When the Kentucky Derby was run just months after Eight Belles’ death, it caused many to question horse racing’s ethics and integrity. Behind the romanticized facade of Thoroughbred races, though, lies a world of injuries, drug abuse and gruesome breakdowns. While spectators wear their fancy outfits and sip mint juleps, horses are being forced to sprint — often whipped with a stinging device that causes hemorrhage from the lungs — at speeds that would make human athletes gasp in amazement.
In their natural herds, horses understand self-preservation, so if they are injured, they will rest until they have healed or are able to join the herd to graze again. But when they are confined on a racetrack, where humans perched on their backs compel them with a whip to breakneck speed, they cannot stop or rest. Even in the rare cases where horses do not suffer severe injuries, they are pushed past their limits by trainers and horsemen who have an incentive to win, not just for themselves but also to get the next horse on the track.
While most horsemen and horsewomen are honorable people, a tiny fraction — a feral group, some might call them — will cheat to win.
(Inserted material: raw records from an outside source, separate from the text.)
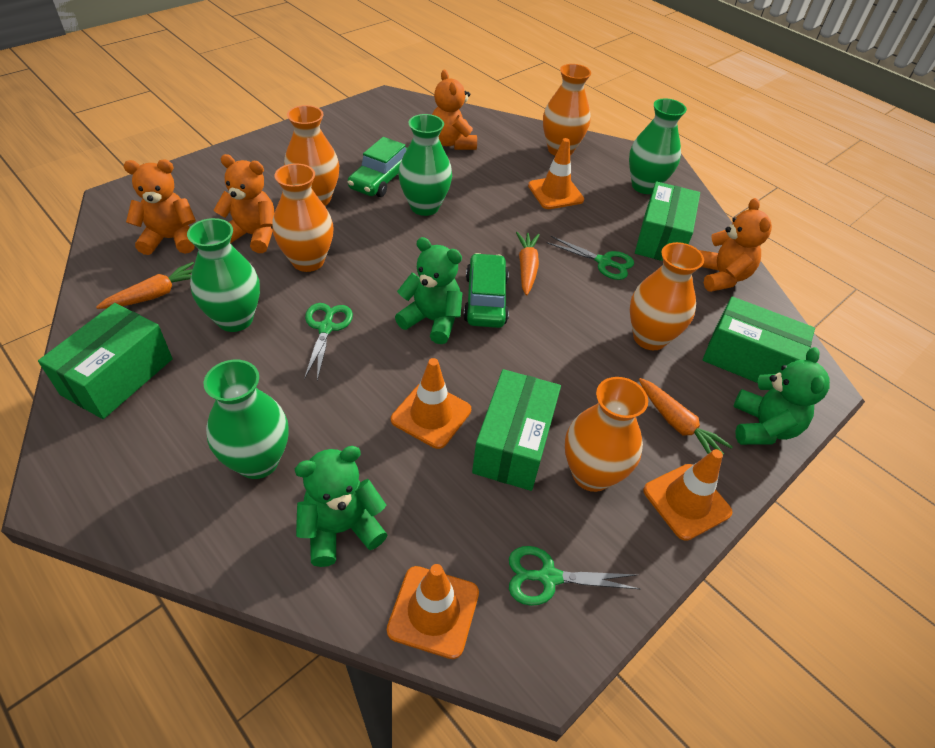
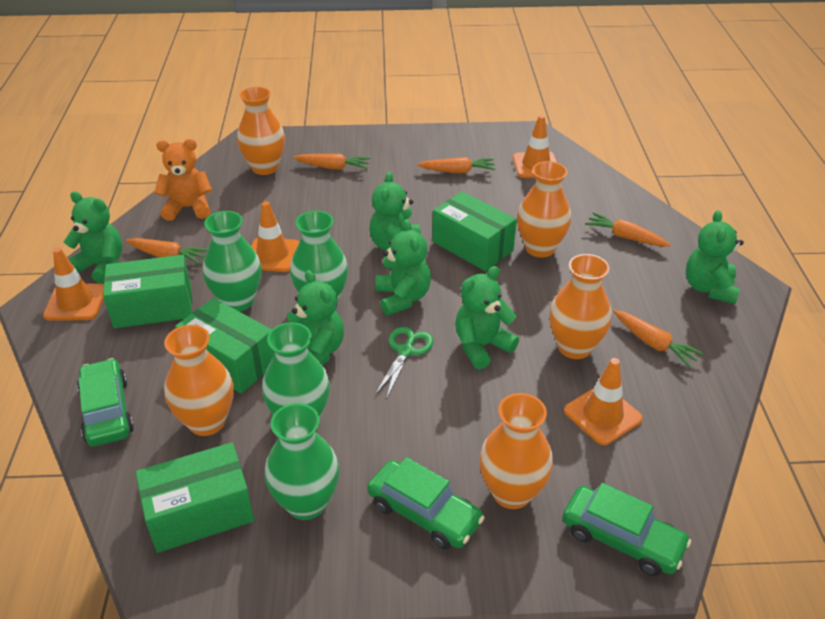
green car: 2 -> 3
green scissors: 3 -> 1
green teddy bear: 3 -> 6
orange carrot: 3 -> 5
orange teddy bear: 4 -> 1

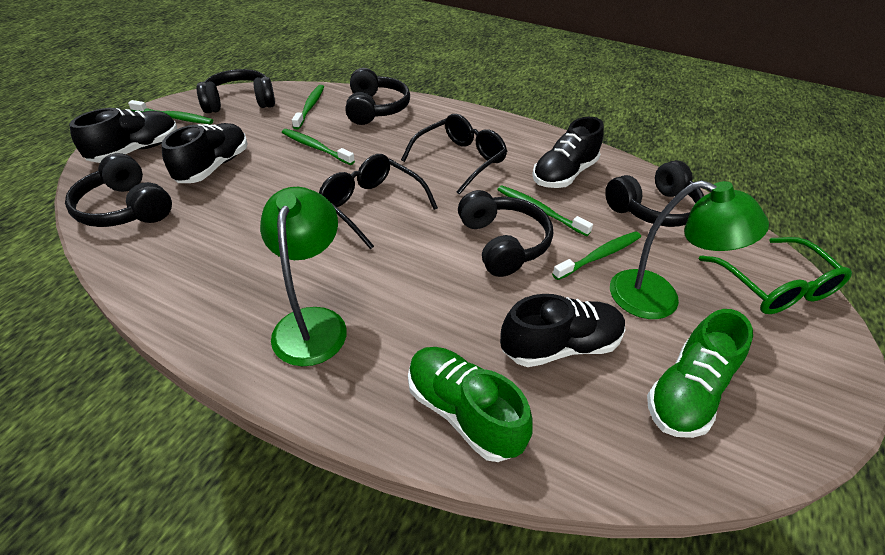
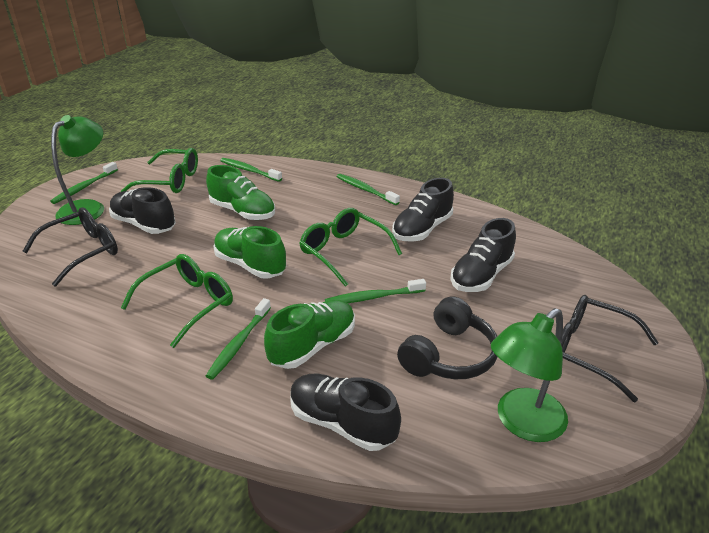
black headphones: 5 -> 1
green glasses: 1 -> 3
green shoe: 2 -> 3

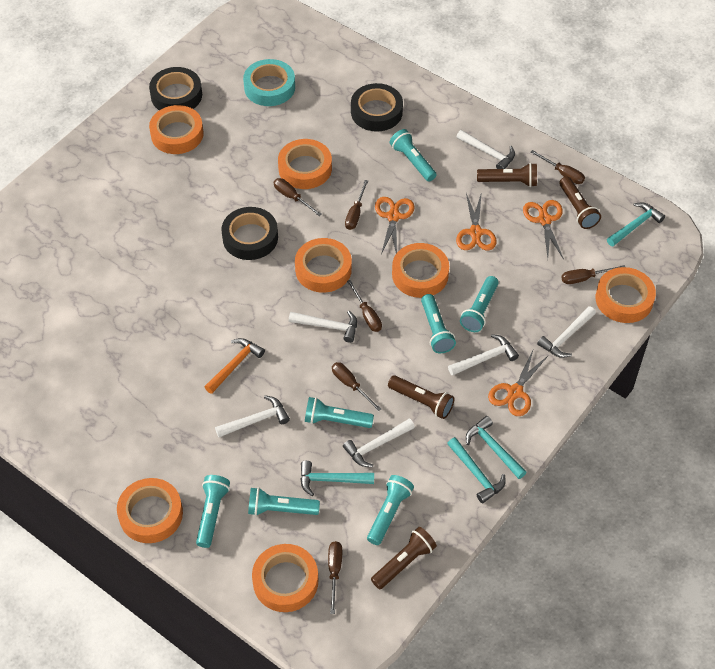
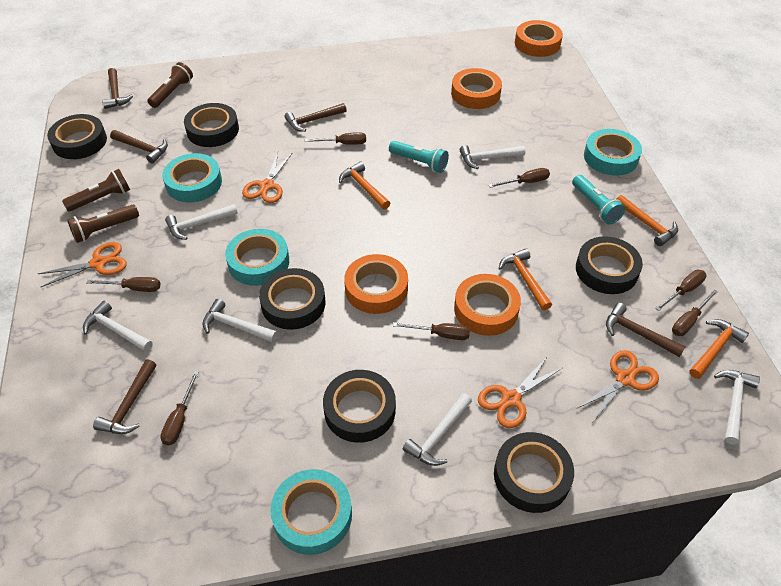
black tape: 3 -> 6
brown flashlight: 4 -> 3
brown hammer: 0 -> 5
orange hammer: 1 -> 4
orange tape: 7 -> 4
turquoise flashlight: 7 -> 2
turquoise hammer: 4 -> 0
turquoise tape: 1 -> 4

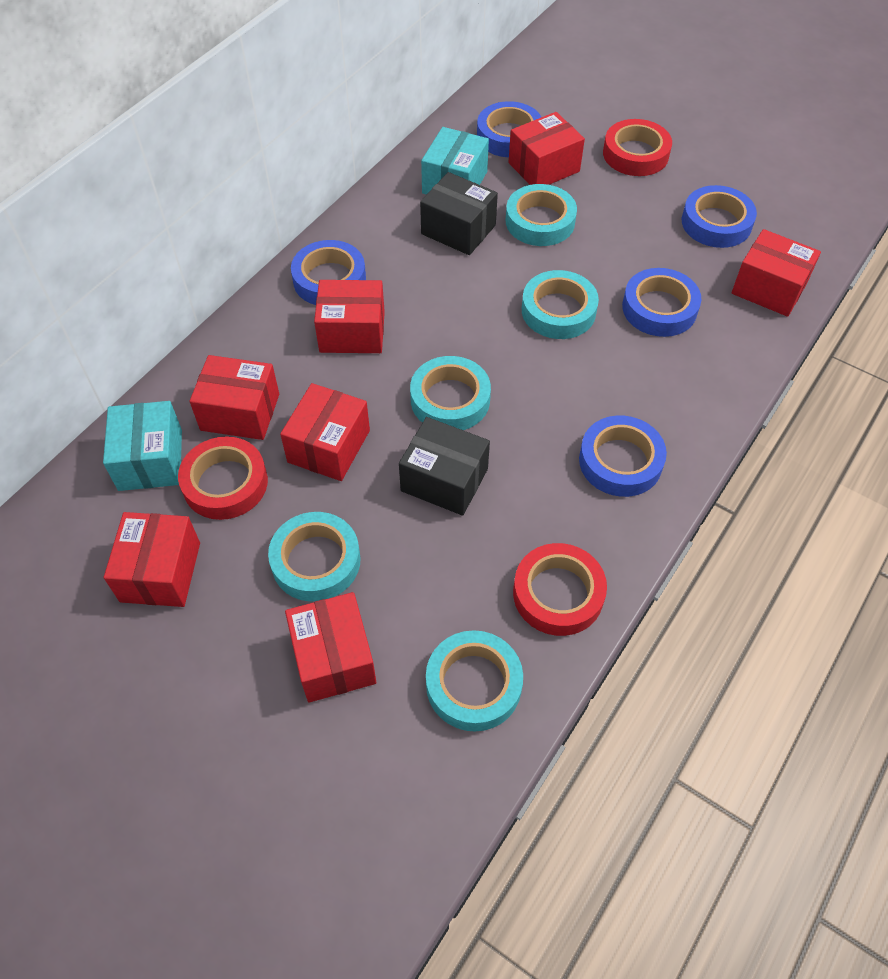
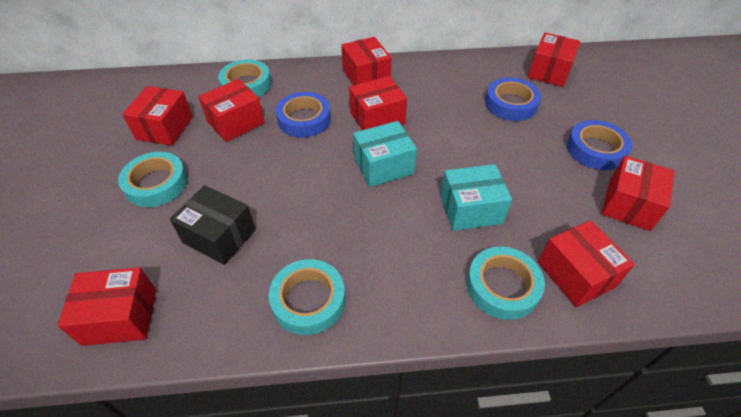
black box: 2 -> 1
blue tape: 5 -> 3
red box: 7 -> 8
red tape: 3 -> 0
turquoise tape: 5 -> 4

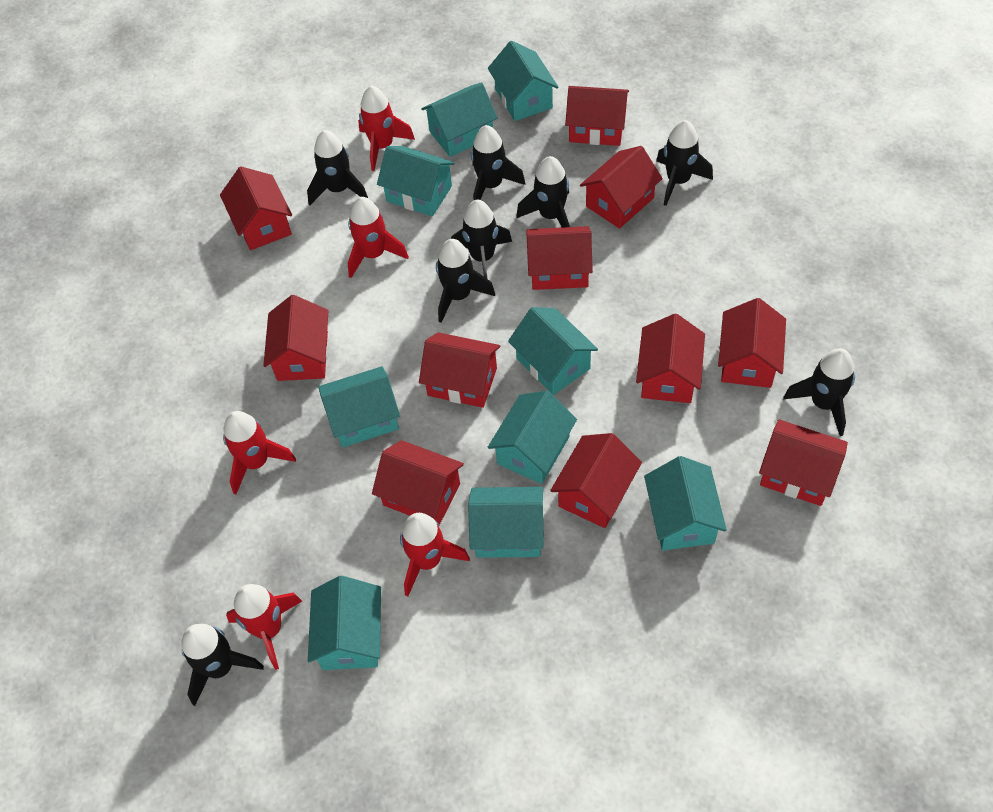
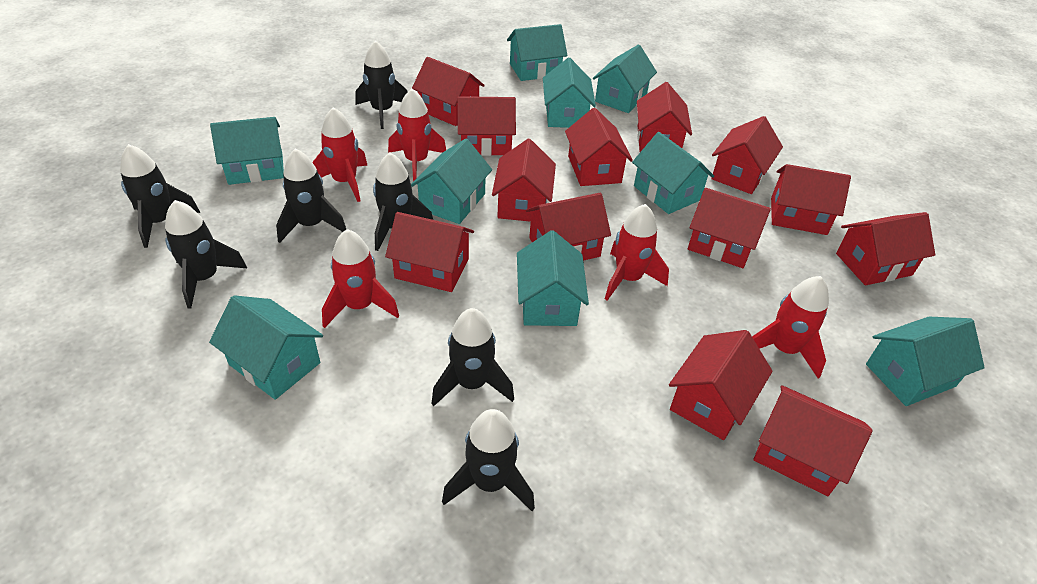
black rocket: 8 -> 7
red house: 11 -> 13

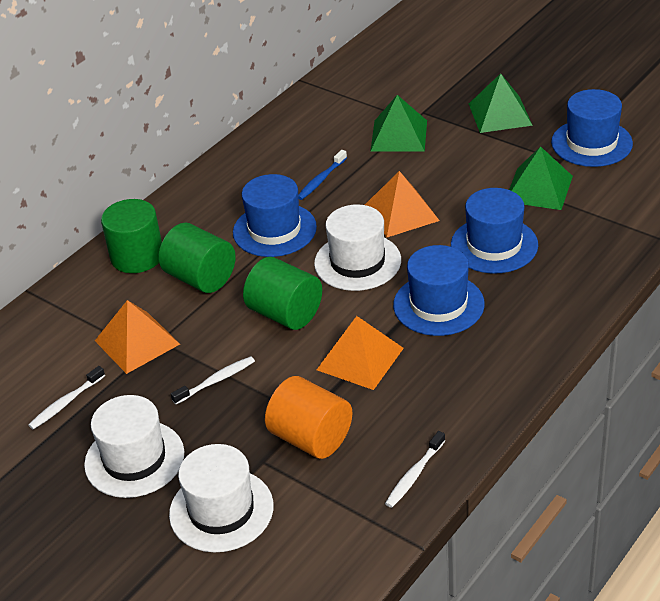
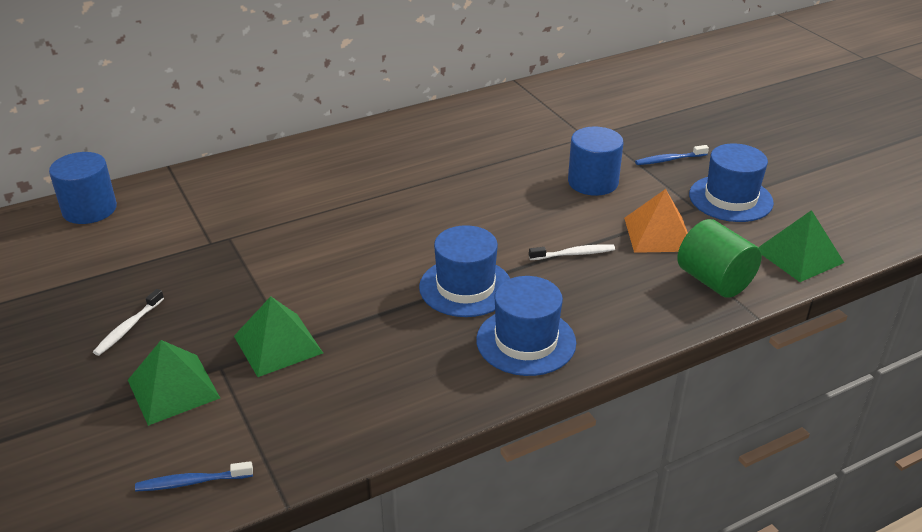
blue cylinder: 0 -> 2
blue hat: 4 -> 3
blue toothbrush: 1 -> 2
green cylinder: 3 -> 1
orange cylinder: 1 -> 0
orange pyramid: 3 -> 1
white hat: 3 -> 0
white toothbrush: 3 -> 2

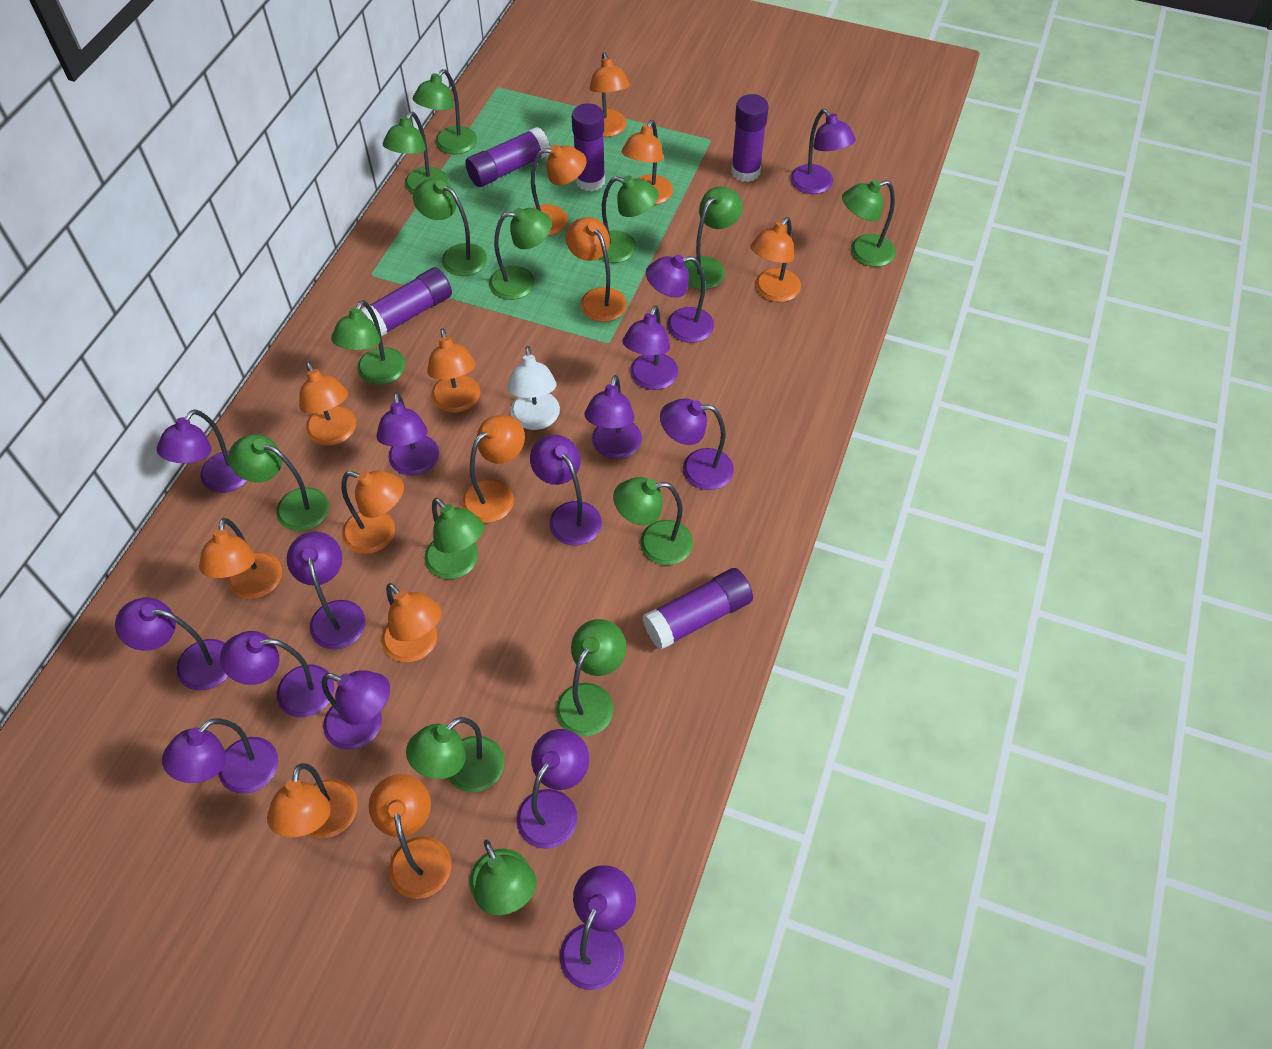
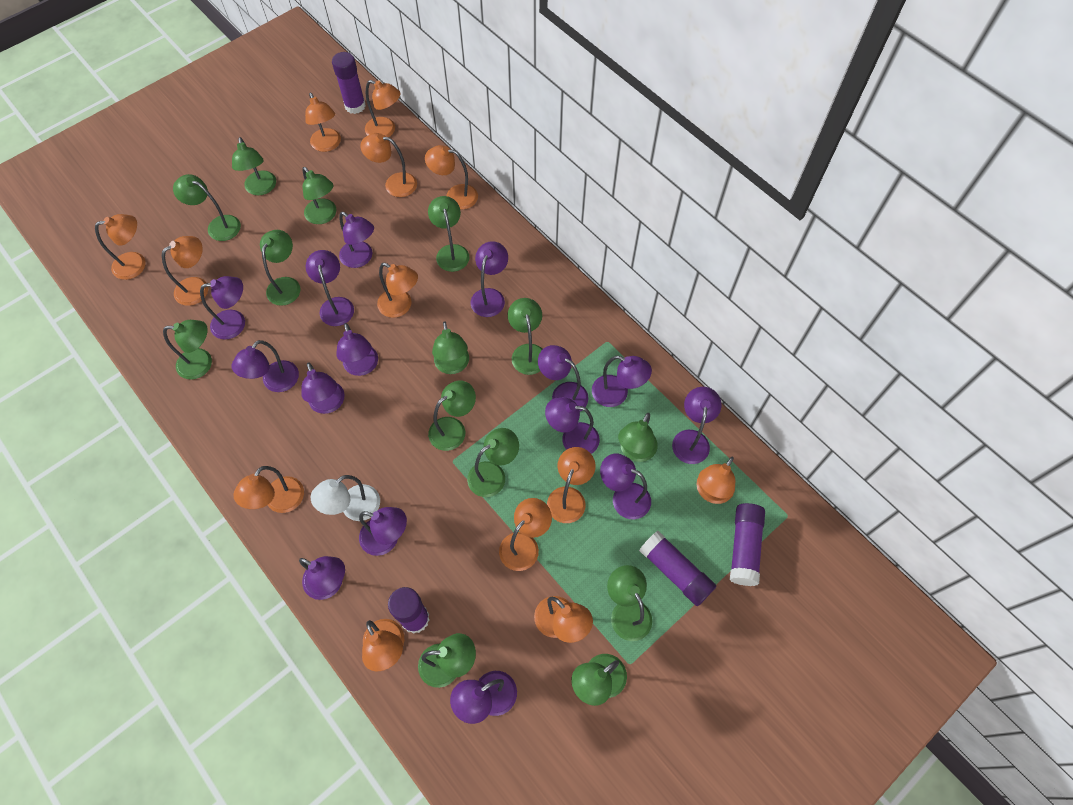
purple glue stick: 5 -> 4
Then there are those in the middle, the far-too-silent majority who labor under the false assumption that horseracing is broadly fair and honest. It is the third group that must radically change if the sport is to survive.
To help, EHESS mathematician Dominique Aftalion, who studies the behavior of complex systems, created a computer model to analyze horse races and determine what tactics best maximize a race winner’s energy output. She and her colleagues plugged in parameters like the horses’ unique aerobic capacities to find optimal strategies for each one, and they compared those results with actual winning times in elite horse races.
Their analysis shows that jockeys who favor holding their horses back early for bursts of energy will not see as good a finish as those who allow the horses to burn up their reserves more quickly in the final furlough. But it also shows that breeders’ massive breeding programs, which produce 1,000-pound thoroughbreds with spindly legs and necks that fuse growth plates until they are six, have had little to no effect on overall winning times.
Of course, the most important thing is to end horseracing subsidies that fuel the industry’s corruption. But that won’t happen until the first two categories of race fans — the crooks and the dupes — realize that the system is corrupt, and are willing to do what it takes to clean it up. That includes a commitment to impose harsher penalties for serious wrongdoing, like those handed out in the veterinary code of Virginia. Then, the second category will follow suit, and serious reform will finally occur.